▶ How to complete this task
Examine the records below. Report how many of their lines contain the word "objects", with no other content.

Stored items:

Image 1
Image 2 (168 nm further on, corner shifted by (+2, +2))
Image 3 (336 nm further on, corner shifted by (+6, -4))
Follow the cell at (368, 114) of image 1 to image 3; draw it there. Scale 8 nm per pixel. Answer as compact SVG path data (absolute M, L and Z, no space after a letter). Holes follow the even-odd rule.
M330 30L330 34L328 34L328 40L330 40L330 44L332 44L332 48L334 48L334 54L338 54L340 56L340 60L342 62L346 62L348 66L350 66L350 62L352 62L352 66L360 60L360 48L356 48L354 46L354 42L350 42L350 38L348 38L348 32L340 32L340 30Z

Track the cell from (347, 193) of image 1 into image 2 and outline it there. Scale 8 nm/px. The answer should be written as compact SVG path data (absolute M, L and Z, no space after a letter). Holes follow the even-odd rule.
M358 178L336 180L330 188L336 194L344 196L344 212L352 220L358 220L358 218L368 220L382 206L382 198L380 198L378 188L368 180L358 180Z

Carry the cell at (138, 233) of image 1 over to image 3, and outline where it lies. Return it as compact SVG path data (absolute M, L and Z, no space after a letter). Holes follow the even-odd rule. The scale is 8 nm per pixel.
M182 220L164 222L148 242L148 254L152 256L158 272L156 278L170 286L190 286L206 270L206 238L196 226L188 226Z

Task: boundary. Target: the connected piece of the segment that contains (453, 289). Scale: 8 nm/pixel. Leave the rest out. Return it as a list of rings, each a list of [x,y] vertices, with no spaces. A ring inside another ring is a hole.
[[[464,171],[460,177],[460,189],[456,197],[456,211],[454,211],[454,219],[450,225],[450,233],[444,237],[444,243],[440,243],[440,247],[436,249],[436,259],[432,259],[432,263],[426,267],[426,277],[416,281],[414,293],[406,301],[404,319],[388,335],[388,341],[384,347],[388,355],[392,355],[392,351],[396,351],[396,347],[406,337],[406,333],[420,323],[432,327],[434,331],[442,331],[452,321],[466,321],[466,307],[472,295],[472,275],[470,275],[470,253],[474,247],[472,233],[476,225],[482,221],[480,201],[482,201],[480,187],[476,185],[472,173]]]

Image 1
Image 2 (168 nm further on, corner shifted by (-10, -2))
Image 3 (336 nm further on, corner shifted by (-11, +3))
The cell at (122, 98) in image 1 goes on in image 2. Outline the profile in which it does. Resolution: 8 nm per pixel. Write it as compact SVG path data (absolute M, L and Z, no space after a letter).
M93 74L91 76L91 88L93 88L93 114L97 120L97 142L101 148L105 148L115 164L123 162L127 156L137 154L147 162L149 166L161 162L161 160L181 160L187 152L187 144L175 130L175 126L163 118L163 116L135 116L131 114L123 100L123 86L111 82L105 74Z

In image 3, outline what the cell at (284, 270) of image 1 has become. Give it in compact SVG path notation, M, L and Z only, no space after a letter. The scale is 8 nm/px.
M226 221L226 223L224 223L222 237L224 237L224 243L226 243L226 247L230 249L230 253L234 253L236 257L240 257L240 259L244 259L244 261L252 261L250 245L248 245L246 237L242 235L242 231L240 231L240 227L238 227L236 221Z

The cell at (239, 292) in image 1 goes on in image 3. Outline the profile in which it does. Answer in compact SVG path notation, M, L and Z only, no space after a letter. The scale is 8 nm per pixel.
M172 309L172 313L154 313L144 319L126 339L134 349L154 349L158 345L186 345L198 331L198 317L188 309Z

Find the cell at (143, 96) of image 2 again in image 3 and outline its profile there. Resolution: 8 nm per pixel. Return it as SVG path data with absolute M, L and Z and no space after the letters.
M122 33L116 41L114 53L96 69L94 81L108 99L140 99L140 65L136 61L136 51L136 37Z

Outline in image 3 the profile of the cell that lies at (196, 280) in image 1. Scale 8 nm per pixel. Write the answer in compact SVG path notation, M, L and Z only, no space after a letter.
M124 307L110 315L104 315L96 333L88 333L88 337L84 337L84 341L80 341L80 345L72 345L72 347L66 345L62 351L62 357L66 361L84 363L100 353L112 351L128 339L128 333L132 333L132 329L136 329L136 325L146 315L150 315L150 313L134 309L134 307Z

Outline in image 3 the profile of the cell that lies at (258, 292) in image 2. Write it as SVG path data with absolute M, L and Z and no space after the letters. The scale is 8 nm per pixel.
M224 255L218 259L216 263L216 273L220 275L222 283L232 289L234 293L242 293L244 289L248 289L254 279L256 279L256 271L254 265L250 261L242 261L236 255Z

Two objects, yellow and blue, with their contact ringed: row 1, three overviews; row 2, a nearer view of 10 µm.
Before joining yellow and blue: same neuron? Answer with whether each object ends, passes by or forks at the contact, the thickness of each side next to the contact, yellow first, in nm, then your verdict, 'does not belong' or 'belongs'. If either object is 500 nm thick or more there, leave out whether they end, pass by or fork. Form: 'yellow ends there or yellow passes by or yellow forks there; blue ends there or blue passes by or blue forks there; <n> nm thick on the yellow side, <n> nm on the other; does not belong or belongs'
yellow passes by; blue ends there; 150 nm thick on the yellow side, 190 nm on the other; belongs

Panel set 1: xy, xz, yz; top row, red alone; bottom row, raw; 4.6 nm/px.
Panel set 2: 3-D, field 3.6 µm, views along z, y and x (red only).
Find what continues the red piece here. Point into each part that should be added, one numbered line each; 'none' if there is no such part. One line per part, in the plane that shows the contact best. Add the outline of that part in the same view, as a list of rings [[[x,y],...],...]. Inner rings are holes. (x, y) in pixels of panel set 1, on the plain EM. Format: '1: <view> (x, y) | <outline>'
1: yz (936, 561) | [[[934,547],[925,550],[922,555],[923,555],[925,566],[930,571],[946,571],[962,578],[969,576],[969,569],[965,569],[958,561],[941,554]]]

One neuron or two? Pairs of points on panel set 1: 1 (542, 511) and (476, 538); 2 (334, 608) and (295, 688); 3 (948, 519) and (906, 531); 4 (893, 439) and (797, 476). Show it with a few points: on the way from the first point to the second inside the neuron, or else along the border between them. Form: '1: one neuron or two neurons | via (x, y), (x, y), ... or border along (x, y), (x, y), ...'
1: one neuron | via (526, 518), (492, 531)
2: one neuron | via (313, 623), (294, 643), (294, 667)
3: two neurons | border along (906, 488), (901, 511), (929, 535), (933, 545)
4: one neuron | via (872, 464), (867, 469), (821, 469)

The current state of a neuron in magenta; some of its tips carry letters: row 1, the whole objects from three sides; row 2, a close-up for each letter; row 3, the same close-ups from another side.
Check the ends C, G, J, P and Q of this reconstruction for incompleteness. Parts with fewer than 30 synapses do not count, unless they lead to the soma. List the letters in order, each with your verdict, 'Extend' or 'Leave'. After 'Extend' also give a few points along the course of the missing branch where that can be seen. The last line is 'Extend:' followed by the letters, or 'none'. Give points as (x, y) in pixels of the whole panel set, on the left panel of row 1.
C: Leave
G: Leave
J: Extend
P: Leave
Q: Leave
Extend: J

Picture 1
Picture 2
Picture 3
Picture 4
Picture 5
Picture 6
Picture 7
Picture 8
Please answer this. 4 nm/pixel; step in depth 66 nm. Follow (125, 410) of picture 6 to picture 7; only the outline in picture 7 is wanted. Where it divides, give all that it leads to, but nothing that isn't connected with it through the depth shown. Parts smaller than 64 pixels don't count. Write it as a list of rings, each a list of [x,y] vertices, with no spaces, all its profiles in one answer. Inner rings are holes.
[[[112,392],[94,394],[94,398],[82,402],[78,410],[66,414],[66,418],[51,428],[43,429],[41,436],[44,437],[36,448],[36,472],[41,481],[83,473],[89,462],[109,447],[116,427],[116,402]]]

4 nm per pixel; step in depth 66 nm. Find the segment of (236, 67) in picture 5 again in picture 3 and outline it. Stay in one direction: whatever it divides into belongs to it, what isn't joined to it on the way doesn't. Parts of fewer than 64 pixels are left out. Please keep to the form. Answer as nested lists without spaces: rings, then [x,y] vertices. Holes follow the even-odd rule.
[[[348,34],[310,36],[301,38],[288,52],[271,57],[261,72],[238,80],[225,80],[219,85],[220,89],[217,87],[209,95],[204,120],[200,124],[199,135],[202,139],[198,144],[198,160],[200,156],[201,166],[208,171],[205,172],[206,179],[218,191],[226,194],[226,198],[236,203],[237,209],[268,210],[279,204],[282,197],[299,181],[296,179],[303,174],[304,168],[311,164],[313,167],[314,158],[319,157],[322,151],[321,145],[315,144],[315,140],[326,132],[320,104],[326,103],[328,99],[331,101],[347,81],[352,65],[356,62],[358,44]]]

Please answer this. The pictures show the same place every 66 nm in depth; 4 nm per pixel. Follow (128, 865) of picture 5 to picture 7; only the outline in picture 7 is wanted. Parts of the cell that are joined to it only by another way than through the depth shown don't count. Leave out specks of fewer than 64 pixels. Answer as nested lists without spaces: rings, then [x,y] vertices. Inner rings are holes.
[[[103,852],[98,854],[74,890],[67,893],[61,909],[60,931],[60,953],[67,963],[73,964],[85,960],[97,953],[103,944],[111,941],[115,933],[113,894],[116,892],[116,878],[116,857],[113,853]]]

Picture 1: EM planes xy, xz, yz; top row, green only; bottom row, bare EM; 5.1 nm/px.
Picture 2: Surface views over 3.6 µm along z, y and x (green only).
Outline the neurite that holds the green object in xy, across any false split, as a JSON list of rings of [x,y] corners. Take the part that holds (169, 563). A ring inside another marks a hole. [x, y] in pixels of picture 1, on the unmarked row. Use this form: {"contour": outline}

▶ Answer to the problem
2